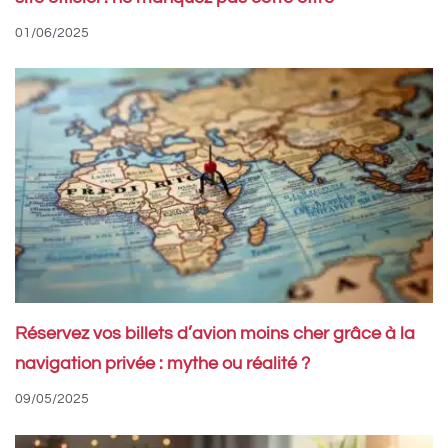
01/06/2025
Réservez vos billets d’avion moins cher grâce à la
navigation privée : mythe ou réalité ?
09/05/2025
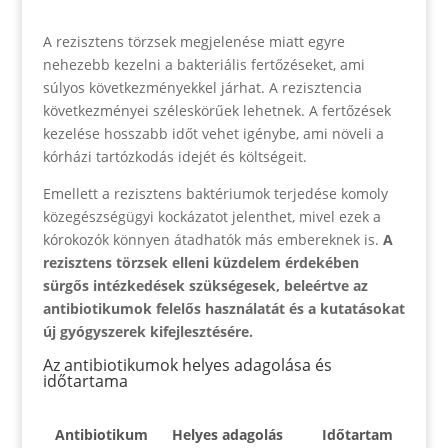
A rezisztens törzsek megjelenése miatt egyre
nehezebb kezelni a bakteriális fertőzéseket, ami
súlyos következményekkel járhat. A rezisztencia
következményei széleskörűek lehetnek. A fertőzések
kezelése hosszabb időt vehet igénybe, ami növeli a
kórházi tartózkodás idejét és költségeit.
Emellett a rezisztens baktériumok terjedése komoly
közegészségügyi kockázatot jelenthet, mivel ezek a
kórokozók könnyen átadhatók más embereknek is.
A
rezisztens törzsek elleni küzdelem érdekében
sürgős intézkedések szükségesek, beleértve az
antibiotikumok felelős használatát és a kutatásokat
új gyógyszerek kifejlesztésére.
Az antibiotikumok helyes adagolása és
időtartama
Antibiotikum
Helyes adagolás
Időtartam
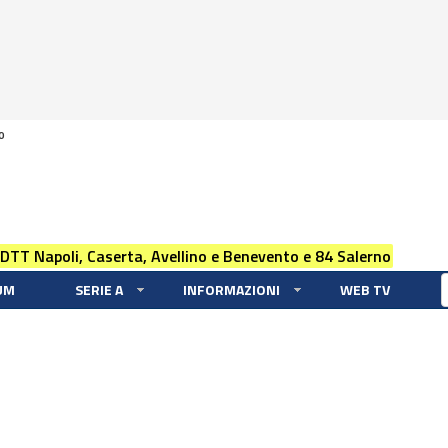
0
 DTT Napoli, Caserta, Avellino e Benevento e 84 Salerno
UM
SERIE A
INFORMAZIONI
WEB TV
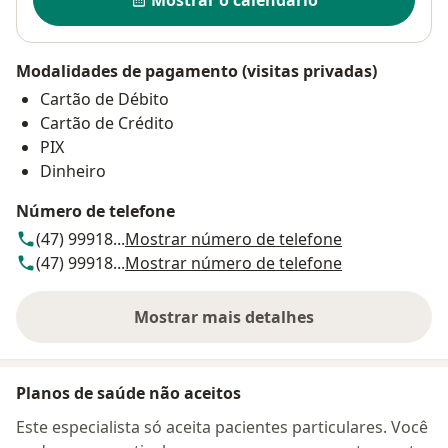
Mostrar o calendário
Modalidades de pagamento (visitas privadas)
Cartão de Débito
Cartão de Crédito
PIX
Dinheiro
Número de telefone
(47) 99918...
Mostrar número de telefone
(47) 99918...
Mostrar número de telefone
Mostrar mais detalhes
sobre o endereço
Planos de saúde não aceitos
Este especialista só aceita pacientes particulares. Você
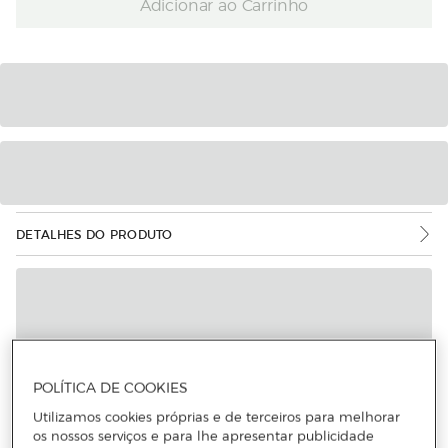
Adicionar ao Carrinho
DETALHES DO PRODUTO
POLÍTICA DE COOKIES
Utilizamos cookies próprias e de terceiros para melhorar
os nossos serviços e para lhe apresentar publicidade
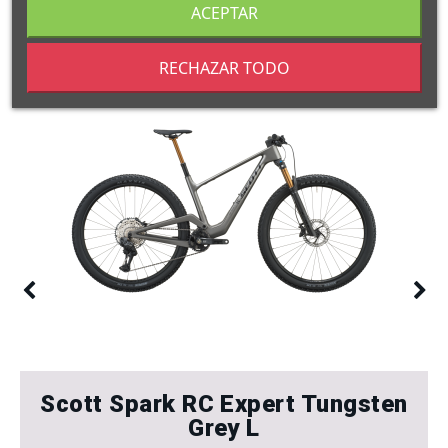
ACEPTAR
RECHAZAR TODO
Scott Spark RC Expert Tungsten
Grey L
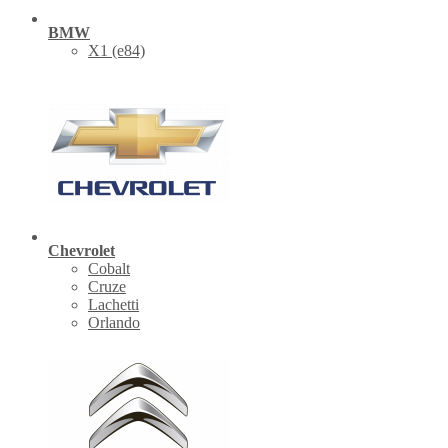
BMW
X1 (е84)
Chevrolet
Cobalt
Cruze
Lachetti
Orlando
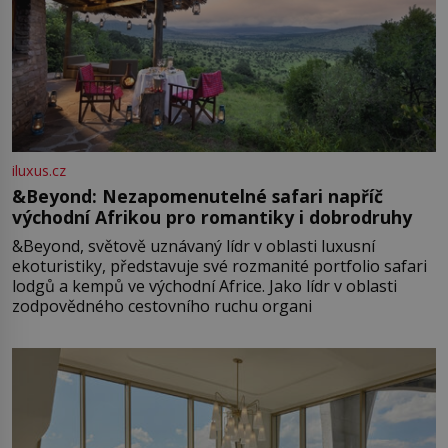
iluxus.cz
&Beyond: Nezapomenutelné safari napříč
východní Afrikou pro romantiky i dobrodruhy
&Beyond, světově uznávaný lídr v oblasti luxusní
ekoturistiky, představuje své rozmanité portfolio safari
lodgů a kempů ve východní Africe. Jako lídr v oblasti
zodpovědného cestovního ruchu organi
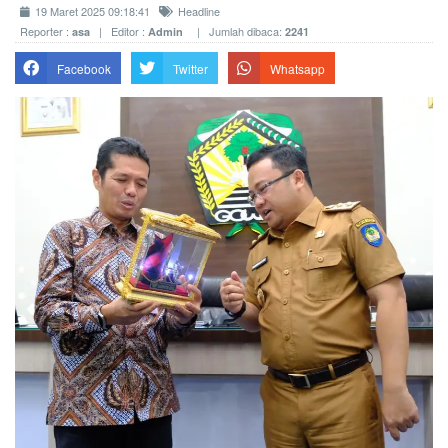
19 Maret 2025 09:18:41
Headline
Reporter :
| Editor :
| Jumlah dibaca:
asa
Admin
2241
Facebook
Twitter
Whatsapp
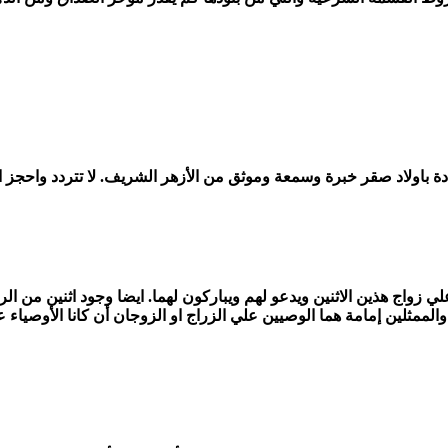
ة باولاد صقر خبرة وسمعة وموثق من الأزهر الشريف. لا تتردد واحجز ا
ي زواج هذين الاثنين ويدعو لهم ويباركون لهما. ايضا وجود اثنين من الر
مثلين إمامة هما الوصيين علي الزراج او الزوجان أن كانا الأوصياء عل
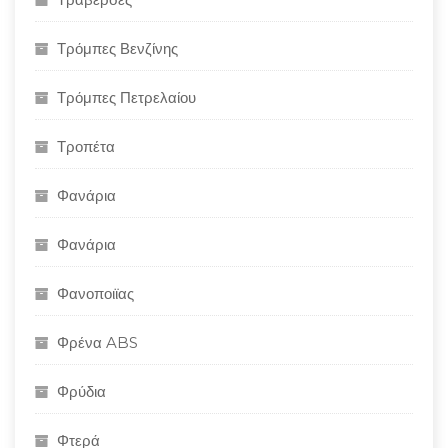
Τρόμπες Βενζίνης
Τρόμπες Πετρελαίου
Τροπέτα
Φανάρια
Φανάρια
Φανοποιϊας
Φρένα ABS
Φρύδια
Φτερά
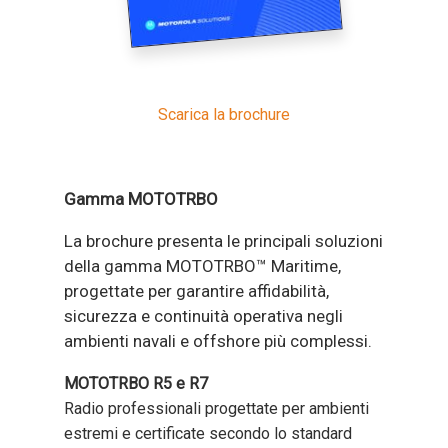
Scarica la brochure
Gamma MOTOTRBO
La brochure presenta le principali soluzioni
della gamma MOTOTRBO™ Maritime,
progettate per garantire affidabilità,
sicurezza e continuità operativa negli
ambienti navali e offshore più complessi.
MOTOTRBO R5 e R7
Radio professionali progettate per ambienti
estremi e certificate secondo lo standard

---+---

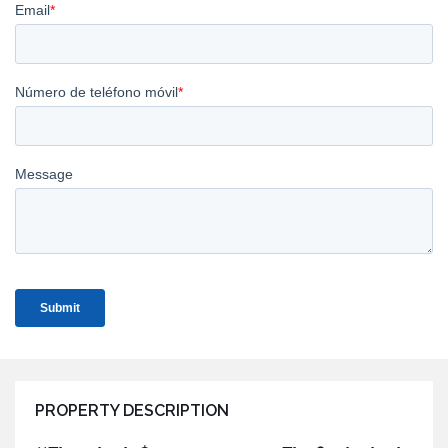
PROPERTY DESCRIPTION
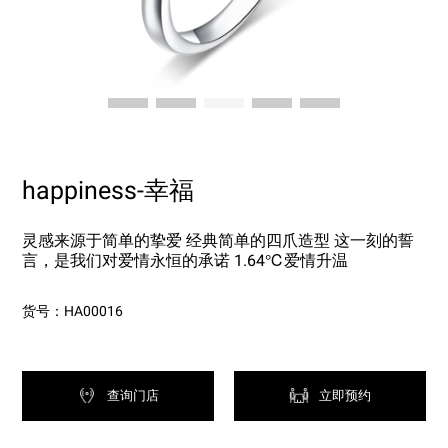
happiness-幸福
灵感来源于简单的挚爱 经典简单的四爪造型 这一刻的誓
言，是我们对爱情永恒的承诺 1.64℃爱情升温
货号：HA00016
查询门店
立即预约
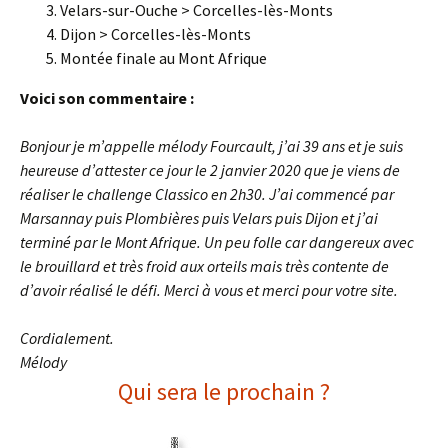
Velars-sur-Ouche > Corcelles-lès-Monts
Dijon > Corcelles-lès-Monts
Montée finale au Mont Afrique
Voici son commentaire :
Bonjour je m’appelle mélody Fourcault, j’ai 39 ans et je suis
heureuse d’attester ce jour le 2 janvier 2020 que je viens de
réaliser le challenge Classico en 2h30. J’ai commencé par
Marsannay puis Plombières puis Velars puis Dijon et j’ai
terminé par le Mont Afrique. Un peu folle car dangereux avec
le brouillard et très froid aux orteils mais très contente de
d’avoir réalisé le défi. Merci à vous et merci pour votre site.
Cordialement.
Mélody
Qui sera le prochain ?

---+---

From the records, return word for word every line from the one containing "Velars-sur-Ouche > Corcelles-lès-Monts" down to the one containing "Qui sera le prochain ?", both included.

• **Answer below**:
Velars-sur-Ouche > Corcelles-lès-Monts
Dijon > Corcelles-lès-Monts
Montée finale au Mont Afrique
Voici son commentaire :
Bonjour je m’appelle mélody Fourcault, j’ai 39 ans et je suis
heureuse d’attester ce jour le 2 janvier 2020 que je viens de
réaliser le challenge Classico en 2h30. J’ai commencé par
Marsannay puis Plombières puis Velars puis Dijon et j’ai
terminé par le Mont Afrique. Un peu folle car dangereux avec
le brouillard et très froid aux orteils mais très contente de
d’avoir réalisé le défi. Merci à vous et merci pour votre site.
Cordialement.
Mélody
Qui sera le prochain ?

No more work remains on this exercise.